The Herculaneum archaeological site in near Naples, with Vesuvius in the background.

Inside the skull of the victim, they have found a shiny black material which according to them appears like the remains of human brain tissue which has been transformed by heat.

The discovery is remarkable as the tissue of the brain hardly remains preserved after decomposition.

Fragments of the glassy black material extracted from the victim's skull cavity.
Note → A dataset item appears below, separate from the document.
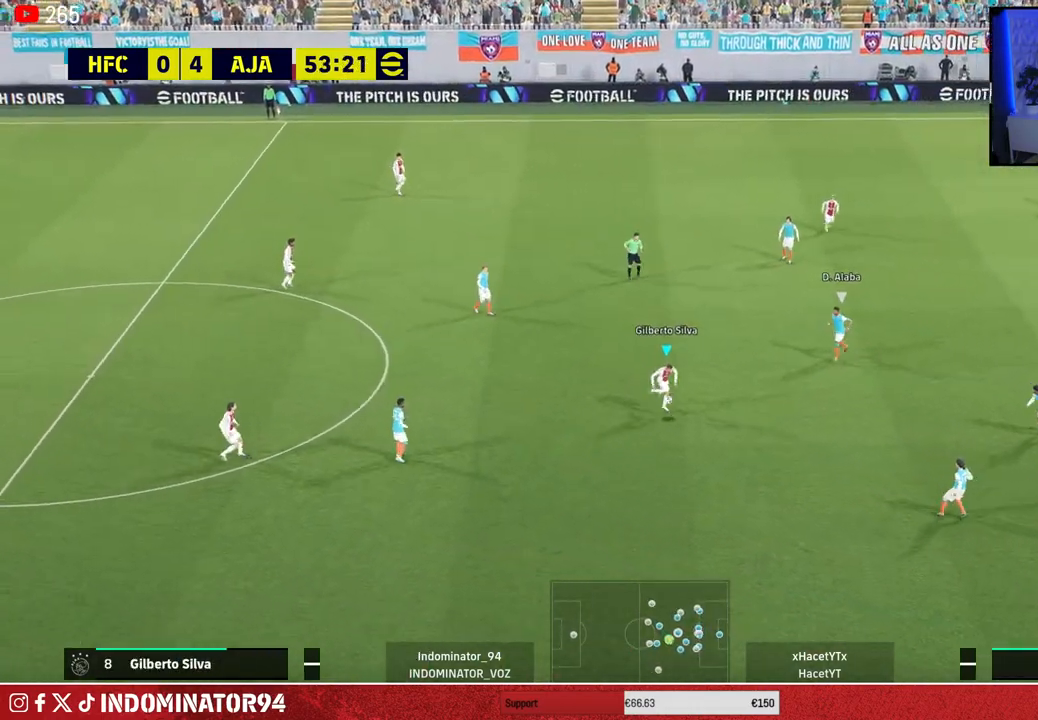
{"buttons": [], "left_stick": "up-right", "right_stick": "center", "events": [[233, "CROSS", "down"], [250, "left_stick", "right"], [400, "CROSS", "up"], [450, "left_stick", "up-right"]]}
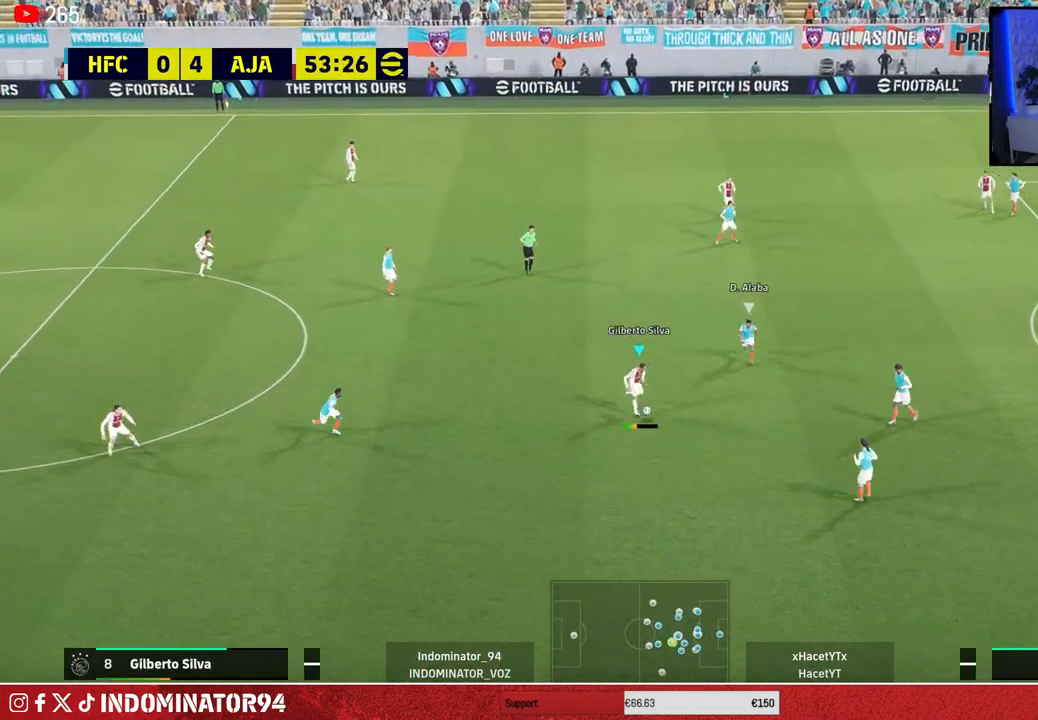
{"buttons": [], "left_stick": "left", "right_stick": "center", "events": [[467, "left_stick", "left"]]}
Testing revealed that this material was vitrified brain tissue.

(Image courtesy: New England Journal of Medicine)

Usually, in such a case it has turned into soap.

According to Dr Pier Paolo Petrone, the co-author of the study and a forensic anthropologist at the University of Naples Federico II, ''vitrified remains of the brain have never been found''.

The gleamy brain belongs to man around 25 years of age in a posture which implies that he was asleep at the time of the calamity.

The bed in which his body was found was in a small room of a Collegium Augustalium which was associated with an imperial cult which worshipped the ex-emperor Augustus.

The victim was probably a caretaker.

“The glassy material detected in the victim’s head were proteins found in human brain, and fatty acids found in human hair is an indication of the thermally induced preservation of vitrified human brain tissue,” the finding states.

Some of the victim's bones also displayed signs of glassiness.

Bone fragments from the victim's skull. The intense heat caused the skull to burst open. The glassy black material on some of the skull fragments are the vitrified brain tissue.

(Image courtesy: New England Journal of Medicine)

No such remains have been found during previous excavations and the findings of this latest revelations are truly remarkable.